Tungrymbai is fermented soybeans. The pungent smell is mostly because of fermented soybeans. It’s not like the smell would make other people also repelled to the dish. Just as I love the smell of dry fish and many of my friends don’t, the opposite happened to me in case of Tungrymbai.
While Tungrymbai dishes are mostly prepared with pork as one of its main ingredients, there are also vegetarian versions of the same. In fact, I have always tried the vegetarian version of Tungrymbai. While as much as I would have liked to present to you the details of how a non-vegetarian version of Tungrymbai is made, I will have to put forward my apologies as I have not tasted or studied the same. My knowledge of Tungrymbai is limited to its vegetarian version.
So, what goes into a Tungrymbai dish. Let’s start listing down:
Fermented Soybeans: Perhaps the most important ingredient in this dish. This is what renders the dish to fall in the unique and rare category. It is not that simple to get fermented soybeans.
While we are at it, let me try to explain how the soybean is fermented in Meghalaya, the native place of Tungrymbai. Soybean seeds are soaked in water and cooked for a considerable amount of time, till they can be pressed easily. The soybeans are first drained off the excess water and placed in baskets having a base and lined with leaves grown locally. These leaves belong to a plant locally known as Slamet. The scientific name for the same is Pyrnium pubinerve. These baskets filled with soybeans are then tied in jute bags and left for 3 to 4 days over a fireplace.
The remaining ingredients are pretty simple and easy to get:
1 cup onion (finely grated)
1 cup cloves (paste)
3 to 4 spoons of sesame seed (paste is preferable)
1 teaspoon of turmeric
2 tablespoon ginger (finely chopped)
1 tea spoon red chilly paste
Salt to taste
Once you have the ingredients in place, the recipe for making Tungrymbai becomes pretty simple.
Step 1: Take around 1 pound of Tungrymbai and mash a paste out of it and leave aside.
Step 2: Take some oil in a pan and heat it. Once you see the bubbles disappearing from the oil indicating that it has been heated completely, add the onions.
Step 3: Wait for the onions to turn golden brown and then add the cloves paste, sesame seeds, turmeric powder and chilly paste.

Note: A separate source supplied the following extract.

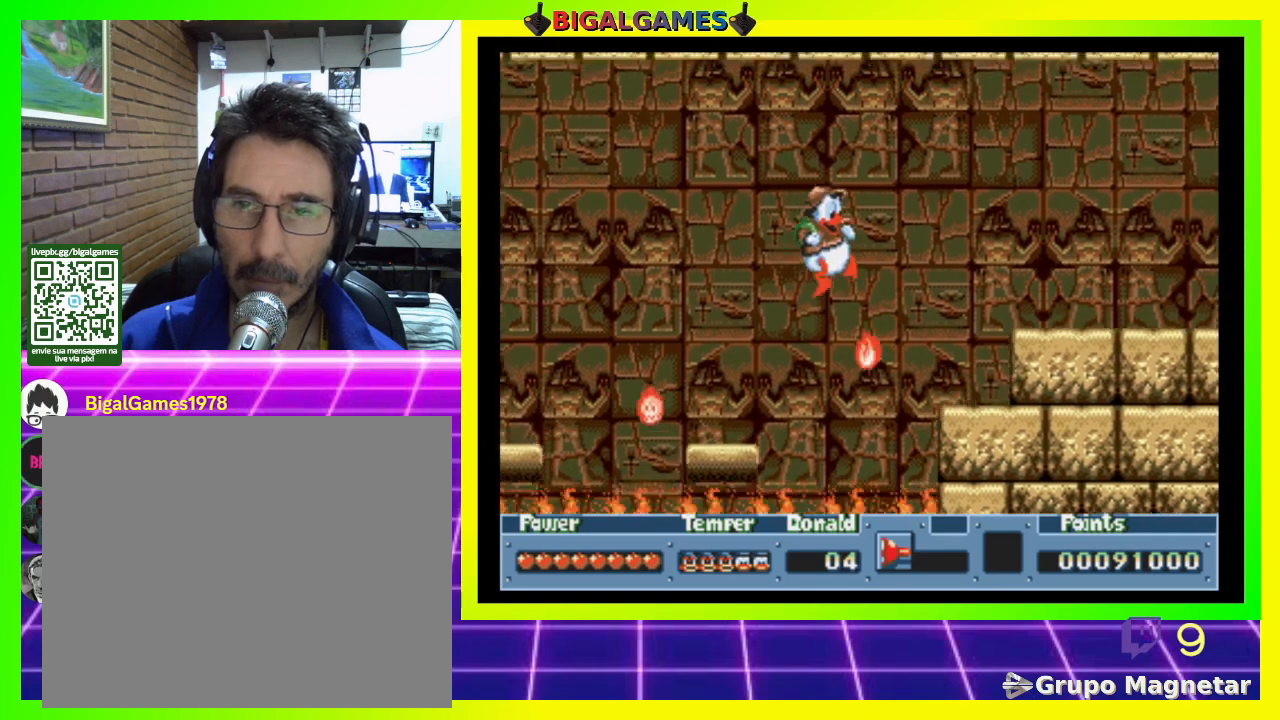
{"buttons": ["DPAD_RIGHT"], "right_stick": "center", "events": [[367, "CIRCLE", "up"]]}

Keep frying your base of spices till the oil separates.
Step 4: Once the oil is separate, mix the soybean paste, finely chopped ginger and salt. Keep cooking the same, until you get a distinct smell which would identify that the yummy dish is ready.
You can relish the dish with hot rice. For the wheat eating people, trying Tungrymbai with chapatis is also a good idea.
I always had this notion in my mind that for having an urge to taste a particular dish, it needs to look good, taste good and smell good. The second criteria was not exactly working out for me in case of this dish and so it took me a long time to develop some courage to try the dish. Once I tried Tungrymbai, I realized that my criteria for selecting dishes basis on the three parameters (look, smell, taste) was not always right. It had a distinct taste and I did make it a point to try the dish whenever I got a chance.
Tungrymbai is an authentic dish of the Khasis – an ethnic tribe from Meghalaya. Not only is this dish palatable, but it is also a rich source of protein and is not very costly to prepare. While I was reading on the different North Eastern cuisines, I was surprised to find that this dish is under study by microbiology and bioinformatics departments of various universities to study the fermentation process for the same. But all hands down, all of them did conclude that it was definitely the right dish from a nutritional point of view.